▶ _Extracted entries_:
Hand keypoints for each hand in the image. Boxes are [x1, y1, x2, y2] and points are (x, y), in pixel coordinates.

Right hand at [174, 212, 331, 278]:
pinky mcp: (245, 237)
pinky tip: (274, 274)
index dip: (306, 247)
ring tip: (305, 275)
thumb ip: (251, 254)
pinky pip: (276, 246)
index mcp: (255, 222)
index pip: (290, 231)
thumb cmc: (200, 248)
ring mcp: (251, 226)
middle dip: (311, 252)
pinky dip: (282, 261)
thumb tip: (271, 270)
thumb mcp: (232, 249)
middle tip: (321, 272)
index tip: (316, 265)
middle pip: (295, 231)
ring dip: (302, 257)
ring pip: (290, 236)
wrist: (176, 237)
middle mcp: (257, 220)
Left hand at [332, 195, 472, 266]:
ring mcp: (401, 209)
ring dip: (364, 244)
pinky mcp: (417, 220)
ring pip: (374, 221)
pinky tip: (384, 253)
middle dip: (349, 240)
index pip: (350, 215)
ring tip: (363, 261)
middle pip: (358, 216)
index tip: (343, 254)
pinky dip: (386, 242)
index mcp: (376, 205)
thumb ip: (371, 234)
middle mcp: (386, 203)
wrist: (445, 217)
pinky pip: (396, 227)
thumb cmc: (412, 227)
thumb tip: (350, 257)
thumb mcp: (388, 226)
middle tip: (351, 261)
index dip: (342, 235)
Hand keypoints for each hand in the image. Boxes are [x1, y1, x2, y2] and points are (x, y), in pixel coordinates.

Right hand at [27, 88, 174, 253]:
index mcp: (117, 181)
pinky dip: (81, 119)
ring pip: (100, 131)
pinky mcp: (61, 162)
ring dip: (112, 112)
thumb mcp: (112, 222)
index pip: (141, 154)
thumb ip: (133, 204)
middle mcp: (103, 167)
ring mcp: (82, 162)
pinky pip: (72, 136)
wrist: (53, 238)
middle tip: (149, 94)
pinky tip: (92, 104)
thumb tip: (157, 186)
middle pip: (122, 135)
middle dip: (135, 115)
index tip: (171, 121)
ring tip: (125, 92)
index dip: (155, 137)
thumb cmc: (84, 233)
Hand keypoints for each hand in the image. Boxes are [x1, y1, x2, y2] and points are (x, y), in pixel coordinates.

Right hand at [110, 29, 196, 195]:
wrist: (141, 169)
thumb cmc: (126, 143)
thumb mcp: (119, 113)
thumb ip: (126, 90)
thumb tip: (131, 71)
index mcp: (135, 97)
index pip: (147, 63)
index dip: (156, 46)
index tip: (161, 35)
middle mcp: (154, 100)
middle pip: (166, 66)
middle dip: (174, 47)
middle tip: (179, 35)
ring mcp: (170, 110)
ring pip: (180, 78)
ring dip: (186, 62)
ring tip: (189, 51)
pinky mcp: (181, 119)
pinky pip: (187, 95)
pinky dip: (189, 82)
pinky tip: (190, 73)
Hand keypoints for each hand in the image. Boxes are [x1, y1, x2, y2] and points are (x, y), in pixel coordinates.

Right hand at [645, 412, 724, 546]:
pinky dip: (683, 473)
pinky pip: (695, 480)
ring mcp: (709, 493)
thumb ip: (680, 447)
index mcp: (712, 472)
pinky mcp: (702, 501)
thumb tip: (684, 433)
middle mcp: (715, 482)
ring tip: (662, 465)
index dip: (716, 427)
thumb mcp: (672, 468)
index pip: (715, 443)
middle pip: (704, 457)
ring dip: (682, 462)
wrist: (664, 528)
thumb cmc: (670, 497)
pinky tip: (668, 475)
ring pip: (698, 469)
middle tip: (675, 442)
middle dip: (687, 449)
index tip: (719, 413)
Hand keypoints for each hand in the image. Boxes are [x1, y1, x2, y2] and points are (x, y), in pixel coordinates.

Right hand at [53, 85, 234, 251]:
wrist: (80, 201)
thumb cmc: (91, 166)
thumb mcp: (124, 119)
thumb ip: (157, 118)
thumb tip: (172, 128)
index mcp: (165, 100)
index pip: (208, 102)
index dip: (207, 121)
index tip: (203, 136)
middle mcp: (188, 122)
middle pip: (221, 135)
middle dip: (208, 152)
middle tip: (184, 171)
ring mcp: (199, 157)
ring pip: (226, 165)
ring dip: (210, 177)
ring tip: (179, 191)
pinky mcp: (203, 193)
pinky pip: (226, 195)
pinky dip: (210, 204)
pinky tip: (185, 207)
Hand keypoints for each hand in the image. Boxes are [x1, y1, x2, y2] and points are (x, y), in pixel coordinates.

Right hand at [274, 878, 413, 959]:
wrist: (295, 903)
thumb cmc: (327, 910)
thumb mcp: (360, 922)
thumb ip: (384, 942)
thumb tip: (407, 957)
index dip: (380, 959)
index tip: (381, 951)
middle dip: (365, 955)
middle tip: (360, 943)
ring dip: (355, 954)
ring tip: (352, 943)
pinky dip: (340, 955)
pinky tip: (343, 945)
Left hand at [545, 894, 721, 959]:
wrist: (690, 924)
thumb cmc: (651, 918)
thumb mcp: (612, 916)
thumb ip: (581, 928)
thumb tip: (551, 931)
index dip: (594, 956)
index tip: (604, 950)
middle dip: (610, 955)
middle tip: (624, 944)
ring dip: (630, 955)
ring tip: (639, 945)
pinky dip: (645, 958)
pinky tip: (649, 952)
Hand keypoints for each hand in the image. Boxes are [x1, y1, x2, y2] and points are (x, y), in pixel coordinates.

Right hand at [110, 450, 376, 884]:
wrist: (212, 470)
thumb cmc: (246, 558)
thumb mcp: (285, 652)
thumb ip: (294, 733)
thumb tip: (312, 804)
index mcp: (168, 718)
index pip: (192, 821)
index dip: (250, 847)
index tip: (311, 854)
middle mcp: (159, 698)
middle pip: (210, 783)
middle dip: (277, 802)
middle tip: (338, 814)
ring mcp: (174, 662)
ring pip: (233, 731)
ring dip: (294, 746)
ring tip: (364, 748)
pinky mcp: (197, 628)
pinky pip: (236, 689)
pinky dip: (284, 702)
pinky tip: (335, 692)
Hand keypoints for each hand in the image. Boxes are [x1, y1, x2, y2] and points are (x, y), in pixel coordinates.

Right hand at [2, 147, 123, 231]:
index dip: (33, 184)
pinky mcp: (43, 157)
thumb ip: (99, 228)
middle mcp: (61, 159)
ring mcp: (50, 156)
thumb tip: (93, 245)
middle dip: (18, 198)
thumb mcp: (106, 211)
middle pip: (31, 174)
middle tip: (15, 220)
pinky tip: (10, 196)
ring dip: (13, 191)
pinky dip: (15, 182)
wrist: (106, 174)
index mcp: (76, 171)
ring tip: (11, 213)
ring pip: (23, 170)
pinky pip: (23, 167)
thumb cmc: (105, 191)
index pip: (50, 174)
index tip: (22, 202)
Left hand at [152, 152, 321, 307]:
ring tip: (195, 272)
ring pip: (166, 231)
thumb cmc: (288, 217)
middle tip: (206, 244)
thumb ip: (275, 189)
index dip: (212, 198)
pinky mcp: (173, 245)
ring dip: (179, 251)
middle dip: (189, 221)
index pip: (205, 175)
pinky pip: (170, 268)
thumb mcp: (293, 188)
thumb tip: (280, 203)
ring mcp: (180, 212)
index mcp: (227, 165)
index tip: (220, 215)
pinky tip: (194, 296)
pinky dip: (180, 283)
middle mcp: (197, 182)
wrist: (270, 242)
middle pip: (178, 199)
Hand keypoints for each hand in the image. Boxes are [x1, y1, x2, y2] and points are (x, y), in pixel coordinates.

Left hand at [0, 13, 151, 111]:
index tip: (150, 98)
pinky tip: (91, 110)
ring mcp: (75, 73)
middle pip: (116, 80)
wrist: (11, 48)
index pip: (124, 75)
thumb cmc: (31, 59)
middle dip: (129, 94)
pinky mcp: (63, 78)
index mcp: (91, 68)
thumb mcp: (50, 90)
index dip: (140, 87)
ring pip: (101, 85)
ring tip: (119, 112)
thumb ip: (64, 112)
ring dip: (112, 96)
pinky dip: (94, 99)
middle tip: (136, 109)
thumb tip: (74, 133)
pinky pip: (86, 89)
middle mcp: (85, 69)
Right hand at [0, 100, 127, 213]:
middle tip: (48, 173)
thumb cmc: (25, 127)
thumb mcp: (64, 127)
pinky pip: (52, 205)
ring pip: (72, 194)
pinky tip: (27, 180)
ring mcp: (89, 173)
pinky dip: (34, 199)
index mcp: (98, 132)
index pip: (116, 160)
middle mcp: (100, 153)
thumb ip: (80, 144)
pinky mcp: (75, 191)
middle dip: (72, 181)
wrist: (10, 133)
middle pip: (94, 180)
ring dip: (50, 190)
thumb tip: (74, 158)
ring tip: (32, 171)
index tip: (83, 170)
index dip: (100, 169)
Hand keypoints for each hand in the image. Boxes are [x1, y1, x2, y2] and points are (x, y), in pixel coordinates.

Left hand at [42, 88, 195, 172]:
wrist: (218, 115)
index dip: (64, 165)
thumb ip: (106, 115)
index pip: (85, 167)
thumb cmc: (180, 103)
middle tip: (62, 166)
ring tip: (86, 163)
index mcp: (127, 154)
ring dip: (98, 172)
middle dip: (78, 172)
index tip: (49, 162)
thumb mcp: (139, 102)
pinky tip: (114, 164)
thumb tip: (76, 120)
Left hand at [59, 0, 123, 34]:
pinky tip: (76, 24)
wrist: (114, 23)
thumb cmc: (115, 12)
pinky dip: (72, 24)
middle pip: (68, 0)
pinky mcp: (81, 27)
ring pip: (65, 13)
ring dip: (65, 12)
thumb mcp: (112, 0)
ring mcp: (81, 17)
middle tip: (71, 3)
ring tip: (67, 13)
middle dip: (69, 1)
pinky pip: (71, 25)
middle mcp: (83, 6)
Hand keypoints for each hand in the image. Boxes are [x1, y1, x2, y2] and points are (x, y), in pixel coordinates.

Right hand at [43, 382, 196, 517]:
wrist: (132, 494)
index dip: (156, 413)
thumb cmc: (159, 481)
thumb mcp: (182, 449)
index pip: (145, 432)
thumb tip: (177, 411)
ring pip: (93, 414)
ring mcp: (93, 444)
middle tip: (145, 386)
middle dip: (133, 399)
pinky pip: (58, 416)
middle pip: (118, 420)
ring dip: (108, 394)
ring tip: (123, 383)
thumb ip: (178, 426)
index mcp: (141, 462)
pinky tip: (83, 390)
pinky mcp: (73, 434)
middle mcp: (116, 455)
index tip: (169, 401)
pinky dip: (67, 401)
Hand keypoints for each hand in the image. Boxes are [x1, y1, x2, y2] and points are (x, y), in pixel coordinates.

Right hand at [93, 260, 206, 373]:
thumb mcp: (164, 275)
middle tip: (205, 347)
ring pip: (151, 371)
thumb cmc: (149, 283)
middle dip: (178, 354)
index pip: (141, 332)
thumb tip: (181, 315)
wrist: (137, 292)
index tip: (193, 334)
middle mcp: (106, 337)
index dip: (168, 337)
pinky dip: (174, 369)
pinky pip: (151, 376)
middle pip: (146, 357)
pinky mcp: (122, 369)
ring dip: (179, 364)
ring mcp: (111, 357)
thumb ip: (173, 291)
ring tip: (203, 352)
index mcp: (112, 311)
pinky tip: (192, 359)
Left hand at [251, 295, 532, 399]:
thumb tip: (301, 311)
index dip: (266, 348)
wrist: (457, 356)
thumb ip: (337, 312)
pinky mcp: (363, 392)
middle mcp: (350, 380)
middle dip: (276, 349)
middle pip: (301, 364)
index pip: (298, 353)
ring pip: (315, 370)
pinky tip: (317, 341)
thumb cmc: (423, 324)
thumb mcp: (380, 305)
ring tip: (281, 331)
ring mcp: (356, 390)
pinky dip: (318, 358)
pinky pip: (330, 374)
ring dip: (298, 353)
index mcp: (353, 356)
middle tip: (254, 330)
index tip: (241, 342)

▶ _Exercise_: Lines from the start of the material through the line containing "index tip: (343, 254)" are wanted. Write them out exactly.

▶ _Solution for this problem_:
Hand keypoints for each hand in the image. Boxes are [x1, y1, x2, y2] and points are (x, y), in pixel coordinates.

Right hand at [174, 212, 331, 278]:
pinky mcp: (245, 237)
pinky tip: (274, 274)
index dip: (306, 247)
ring tip: (305, 275)
thumb ip: (251, 254)
pinky pip: (276, 246)
index mcp: (255, 222)
index pip: (290, 231)
thumb cmc: (200, 248)
ring mcp: (251, 226)
middle dip: (311, 252)
pinky dip: (282, 261)
thumb tip: (271, 270)
thumb mcp: (232, 249)
middle tip: (321, 272)
index tip: (316, 265)
middle pip: (295, 231)
ring dip: (302, 257)
ring pip: (290, 236)
wrist: (176, 237)
middle mcp: (257, 220)
Left hand at [332, 195, 472, 266]:
ring mcp: (401, 209)
ring dip: (364, 244)
pinky mcp: (417, 220)
ring pip: (374, 221)
pinky tip: (384, 253)
middle dip: (349, 240)
index pip: (350, 215)
ring tip: (363, 261)
middle pip: (358, 216)
index tip: (343, 254)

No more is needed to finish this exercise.